2020
11.18

白菜の漬物が成功いたしましたです。

10月にモリオカに戻ったとき、産直で白菜が安く売ってましたので、
「挑戦しようか」
生まれて初めてというのは、この年齢になってからは、あまりない事ですが、ダメ元なのだからと自分をけしかけましたです。

漬物の元は使わないことを課しました。

「あんや、昔の味だぁーん」
と老母。

やや乳酸が強く、口の中で妙に下の裏に絡むのであります。
味噌の焼きおにぎりを付しましたです。

「あーん、オノさんのモリオカパワー……!」
かつてお女性に指摘されたことがございました。
「モリオカ帰りのオノさんは異常性欲」

以前は、自宅で漬物だけでなく葡萄酒まで作っておりましたです。葡萄の木がございまして秋になると無数の紫色の乳首を実らせ、それを乳腺のあたりで摘み取り、樽にためて発酵させるのであります。
一か月もすると樽の中で汚くぶつぶつと発酵が進むのでございます。

もっとも味噌だけはいまも作り続けておりますですが。

一年でもサボると、樽が乾燥してダメになり、いつしか葡萄酒も漬物もしなくなりましたです。

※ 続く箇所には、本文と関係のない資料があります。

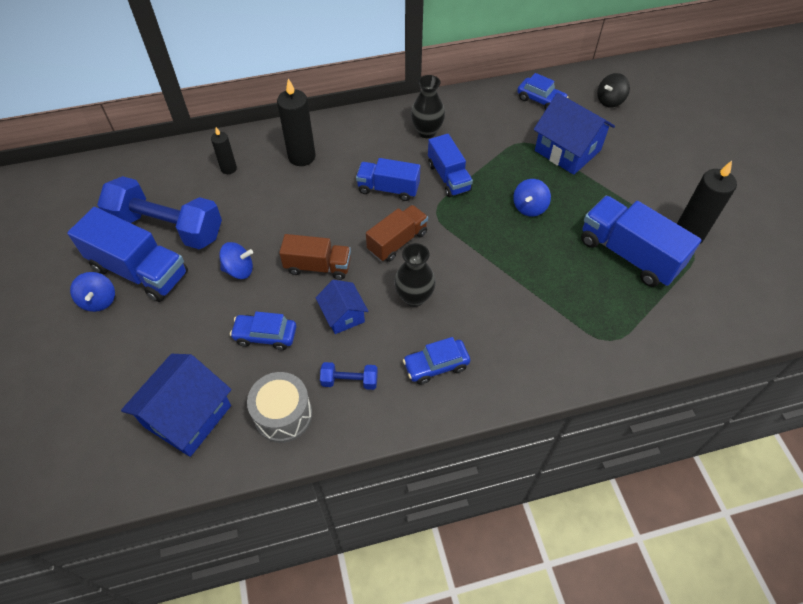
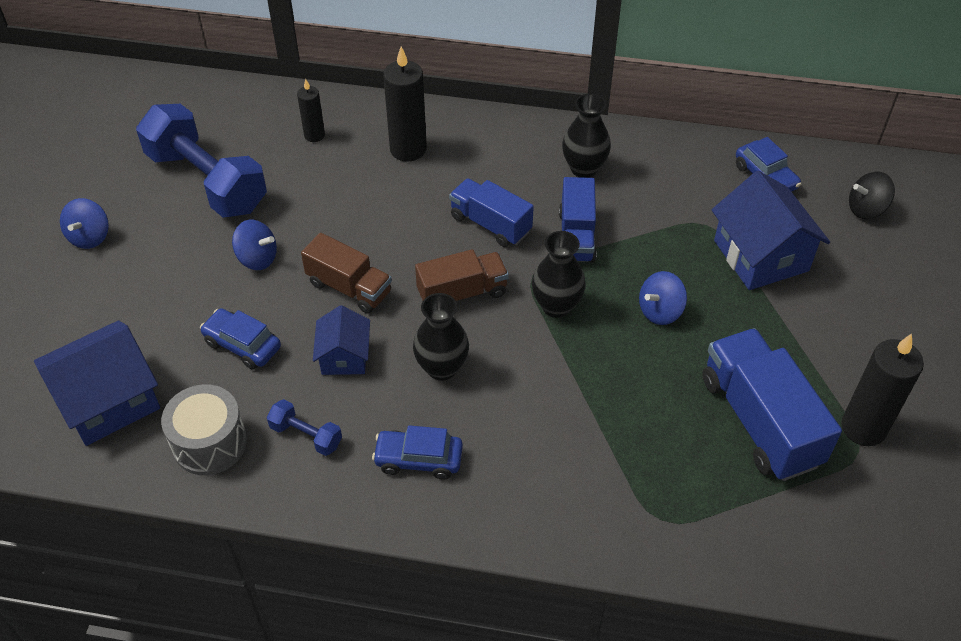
camera: 25 degrees right, 5 degrees down
blue truck [67,207,188,302] -> none
none -> black vase [532,231,586,318]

それが家を建てるために納屋を片付けている時に、漬物樽が出てきまして、なぜか捨てられずに、新しい納屋の奥の棚に置いていたのでありました。
「昔の味」とは、つまり、かつてのオノ家のお味なのであります。

緑茶と塩加減がマッチしまして、
「開運おごご」
と名付けましたです。
「おごご」とは「お香のモノ」のナマリでございます。

これから、追加の白菜を投入するために産直巡りをしようかと考えておりますです。

一人、納屋の裏の水場で、漬物をセットしていると、枯れ風が死人の声みたいに感じられ、
「そこに来ているな」
霊魂を感じるのでありました。

帰ってきたのかもしれませんです。漬物樽の中に亡霊が潜んでいるのかもしれません。

醗酵した漬物をキッチンに運んだ時、かつての亡霊までもが、いっしょについて来たような気配まで感じられたのでありました。